**MATERIAL TO PROCESS**

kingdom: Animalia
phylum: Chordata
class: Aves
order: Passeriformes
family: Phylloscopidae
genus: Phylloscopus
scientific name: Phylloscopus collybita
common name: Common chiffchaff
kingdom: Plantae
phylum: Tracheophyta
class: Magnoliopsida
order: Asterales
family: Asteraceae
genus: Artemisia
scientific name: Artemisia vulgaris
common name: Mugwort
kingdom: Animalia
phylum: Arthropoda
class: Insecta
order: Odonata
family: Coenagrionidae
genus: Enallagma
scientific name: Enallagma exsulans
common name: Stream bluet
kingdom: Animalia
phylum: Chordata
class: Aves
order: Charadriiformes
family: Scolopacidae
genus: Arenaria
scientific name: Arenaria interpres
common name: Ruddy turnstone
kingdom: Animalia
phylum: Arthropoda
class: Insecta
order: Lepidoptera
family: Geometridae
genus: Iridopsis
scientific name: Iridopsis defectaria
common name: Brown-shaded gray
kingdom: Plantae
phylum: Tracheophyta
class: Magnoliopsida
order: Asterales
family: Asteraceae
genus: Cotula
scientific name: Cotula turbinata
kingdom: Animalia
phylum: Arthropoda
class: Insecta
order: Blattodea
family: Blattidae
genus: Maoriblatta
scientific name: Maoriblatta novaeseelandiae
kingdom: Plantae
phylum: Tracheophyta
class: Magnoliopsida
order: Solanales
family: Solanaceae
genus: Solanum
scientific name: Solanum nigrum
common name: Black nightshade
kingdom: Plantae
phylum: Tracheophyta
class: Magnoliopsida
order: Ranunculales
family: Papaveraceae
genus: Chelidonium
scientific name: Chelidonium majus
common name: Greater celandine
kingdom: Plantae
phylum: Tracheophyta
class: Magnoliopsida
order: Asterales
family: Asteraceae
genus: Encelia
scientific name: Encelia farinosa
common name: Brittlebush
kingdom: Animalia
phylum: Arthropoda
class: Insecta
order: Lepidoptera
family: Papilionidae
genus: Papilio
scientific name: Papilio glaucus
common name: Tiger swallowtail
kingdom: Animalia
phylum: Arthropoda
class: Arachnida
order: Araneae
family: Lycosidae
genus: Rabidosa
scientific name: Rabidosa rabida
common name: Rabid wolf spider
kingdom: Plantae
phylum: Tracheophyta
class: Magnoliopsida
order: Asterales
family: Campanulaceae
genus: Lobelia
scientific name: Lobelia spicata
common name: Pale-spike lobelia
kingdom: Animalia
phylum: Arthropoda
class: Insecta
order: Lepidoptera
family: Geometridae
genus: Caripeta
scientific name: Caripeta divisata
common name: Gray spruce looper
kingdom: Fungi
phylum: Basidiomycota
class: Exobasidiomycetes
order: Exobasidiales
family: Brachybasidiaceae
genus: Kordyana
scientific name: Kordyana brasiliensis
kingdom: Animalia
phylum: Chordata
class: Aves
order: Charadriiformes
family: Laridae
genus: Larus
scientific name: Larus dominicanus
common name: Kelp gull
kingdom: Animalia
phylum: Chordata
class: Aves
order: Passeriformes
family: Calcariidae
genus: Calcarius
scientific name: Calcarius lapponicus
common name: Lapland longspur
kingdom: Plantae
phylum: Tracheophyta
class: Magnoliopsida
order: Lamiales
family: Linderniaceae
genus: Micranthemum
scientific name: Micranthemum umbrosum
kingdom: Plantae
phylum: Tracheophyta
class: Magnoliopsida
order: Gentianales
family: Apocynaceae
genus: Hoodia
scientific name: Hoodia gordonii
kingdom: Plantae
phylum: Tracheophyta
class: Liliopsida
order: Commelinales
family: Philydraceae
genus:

**WHAT YOU SHOULD DO**
Reproduce the data above word for word, beginning at the very first line and continuing through the line that contains "scientific name: Artemisia vulgaris".

**IN RESPONSE**
kingdom: Animalia
phylum: Chordata
class: Aves
order: Passeriformes
family: Phylloscopidae
genus: Phylloscopus
scientific name: Phylloscopus collybita
common name: Common chiffchaff
kingdom: Plantae
phylum: Tracheophyta
class: Magnoliopsida
order: Asterales
family: Asteraceae
genus: Artemisia
scientific name: Artemisia vulgaris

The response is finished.